━━━━━ Exercise data ━━━━━

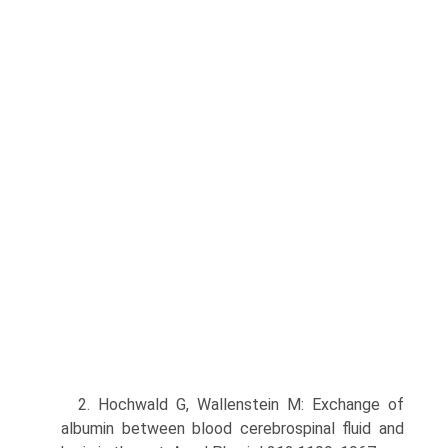
2. Hochwald G, Wallenstein M: Exchange of
albumin between blood cerebrospinal fluid and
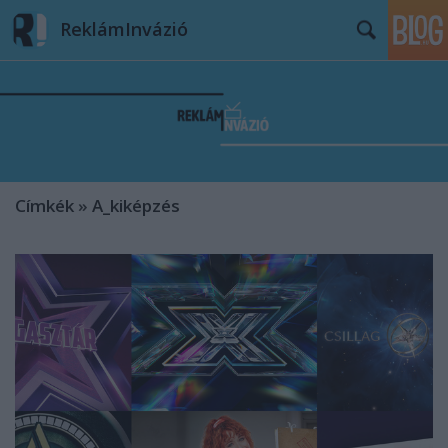
ReklámInvázió
Címkék
»
A_kiképzés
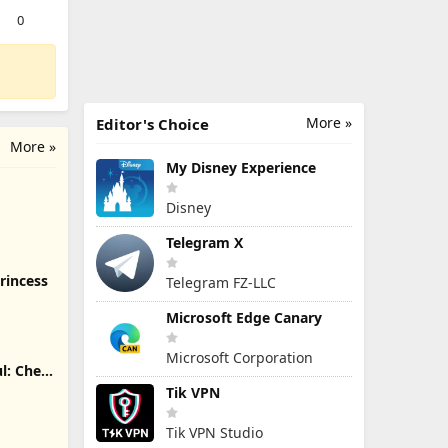
0
More »
Editor's Choice
More »
My Disney Experience
Disney
Telegram X
rincess
Telegram FZ-LLC
Microsoft Edge Canary
Microsoft Corporation
l: Chef
Tik VPN
Tik VPN Studio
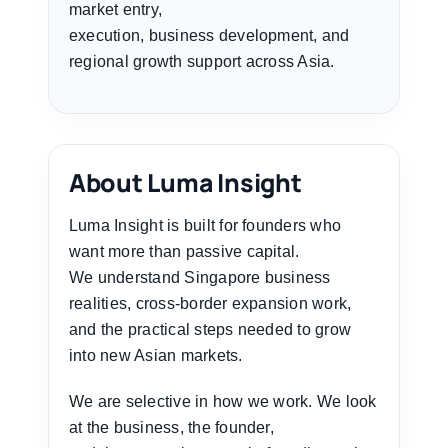
market entry,
execution, business development, and
regional growth support across Asia.
About Luma Insight
Luma Insight is built for founders who
want more than passive capital.
We understand Singapore business
realities, cross-border expansion work,
and the practical steps needed to grow
into new Asian markets.
We are selective in how we work. We look
at the business, the founder,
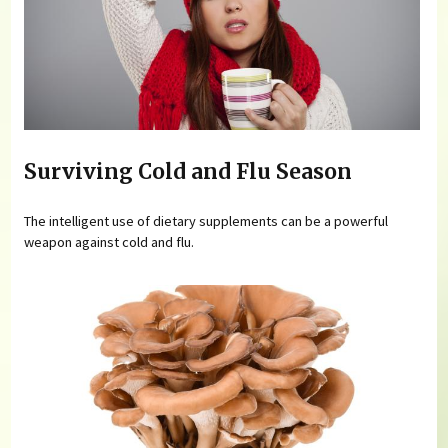
Surviving Cold and Flu Season
The intelligent use of dietary supplements can be a powerful
weapon against cold and flu.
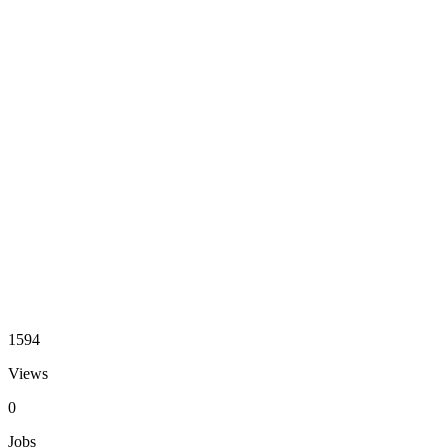
1594
Views
0
Jobs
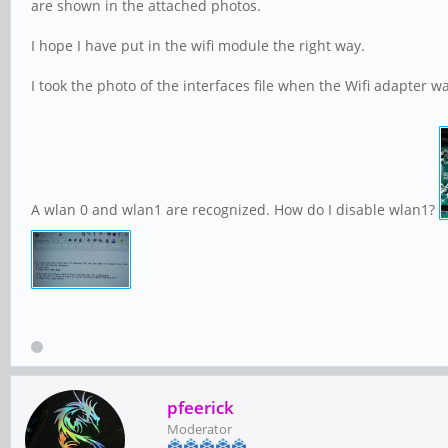
are shown in the attached photos.
I hope I have put in the wifi module the right way.
I took the photo of the interfaces file when the Wifi adapter w
A wlan 0 and wlan1 are recognized. How do I disable wlan1?
pfeerick
Moderator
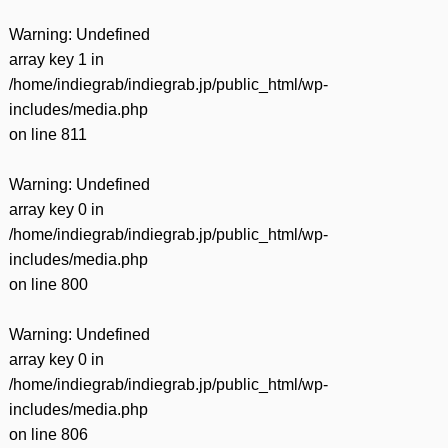
Warning
: Undefined
array key 1 in
/home/indiegrab/indiegrab.jp/public_html/wp-
includes/media.php
on line
811
Warning
: Undefined
array key 0 in
/home/indiegrab/indiegrab.jp/public_html/wp-
includes/media.php
on line
800
Warning
: Undefined
array key 0 in
/home/indiegrab/indiegrab.jp/public_html/wp-
includes/media.php
on line
806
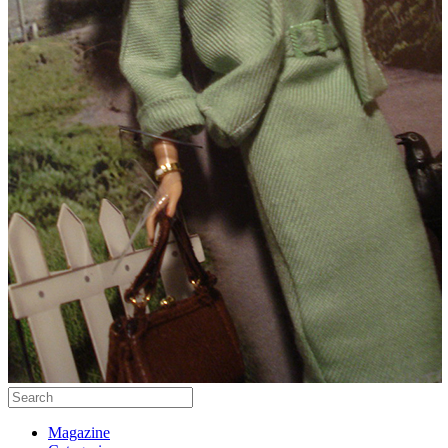
Magazine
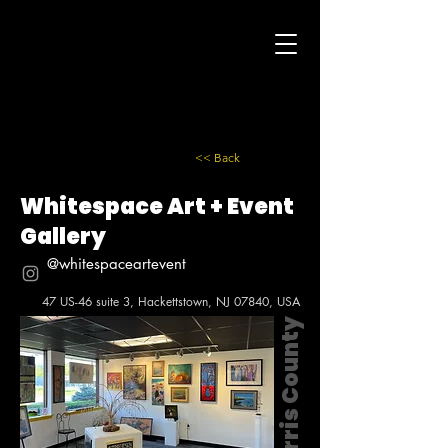
<< Back
Whitespace Art + Event
Gallery
@whitespaceartevent
47 US-46 suite 3, Hackettstown, NJ 07840, USA
Morris County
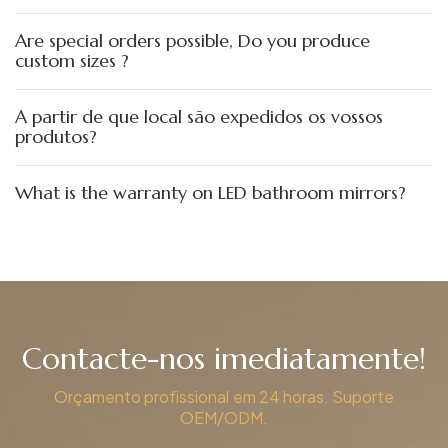
Are special orders possible, Do you produce
custom sizes ?
A partir de que local são expedidos os vossos
produtos?
What is the warranty on LED bathroom mirrors?
Contacte-nos imediatamente!
Orçamento profissional em 24 horas. Suporte
OEM/ODM.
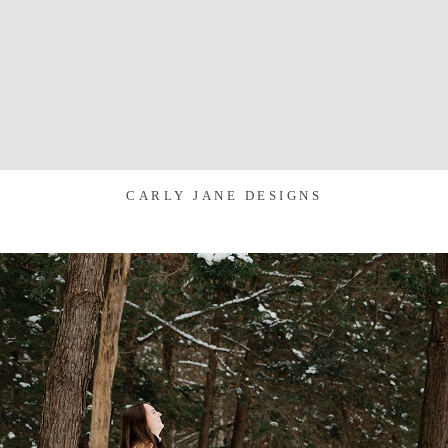
CARLY JANE DESIGNS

━━━━━

▸ What you need to do
Convert the extracted text in the listing above into a JSON list of strings, with one string per line and no blank lines. Omit the pictures.

▸ Exercise response
[
  "2. Hochwald G, Wallenstein M: Exchange of",
  "albumin between blood cerebrospinal fluid and",
  "ReklámInvázió",
  "Címkék",
  "»",
  "A_kiképzés",
  "0",
  "More »",
  "Editor's Choice",
  "More »",
  "My Disney Experience",
  "Disney",
  "Telegram X",
  "rincess",
  "Telegram FZ-LLC",
  "Microsoft Edge Canary",
  "Microsoft Corporation",
  "l: Chef",
  "Tik VPN",
  "Tik VPN Studio",
  "market entry,",
  "execution, business development, and",
  "regional growth support across Asia.",
  "About Luma Insight",
  "Luma Insight is built for founders who",
  "want more than passive capital.",
  "We understand Singapore business",
  "realities, cross-border expansion work,",
  "and the practical steps needed to grow",
  "into new Asian markets.",
  "We are selective in how we work. We look",
  "at the business, the founder,",
  "Surviving Cold and Flu Season",
  "The intelligent use of dietary supplements can be a powerful",
  "weapon against cold and flu.",
  "1594",
  "Views",
  "0",
  "Jobs",
  "are shown in the attached photos.",
  "I hope I have put in the wifi module the right way.",
  "I took the photo of the interfaces file when the Wifi adapter w",
  "A wlan 0 and wlan1 are recognized. How do I disable wlan1?",
  "pfeerick",
  "Moderator",
  "Warning",
  ": Undefined",
  "array key 1 in",
  "/home/indiegrab/indiegrab.jp/public_html/wp-",
  "includes/media.php",
  "on line",
  "811",
  "Warning",
  ": Undefined",
  "array key 0 in",
  "/home/indiegrab/indiegrab.jp/public_html/wp-",
  "includes/media.php",
  "on line",
  "800",
  "Warning",
  ": Undefined",
  "array key 0 in",
  "/home/indiegrab/indiegrab.jp/public_html/wp-",
  "includes/media.php",
  "on line",
  "806",
  "Magazine",
  "<< Back",
  "Whitespace Art + Event",
  "Gallery",
  "@whitespaceartevent",
  "47 US-46 suite 3, Hackettstown, NJ 07840, USA",
  "Morris County",
  "Are special orders possible, Do you produce",
  "custom sizes ?",
  "A partir de que local são expedidos os vossos",
  "produtos?",
  "What is the warranty on LED bathroom mirrors?",
  "Contacte-nos imediatamente!",
  "Orçamento profissional em 24 horas. Suporte",
  "OEM/ODM.",
  "CARLY JANE DESIGNS"
]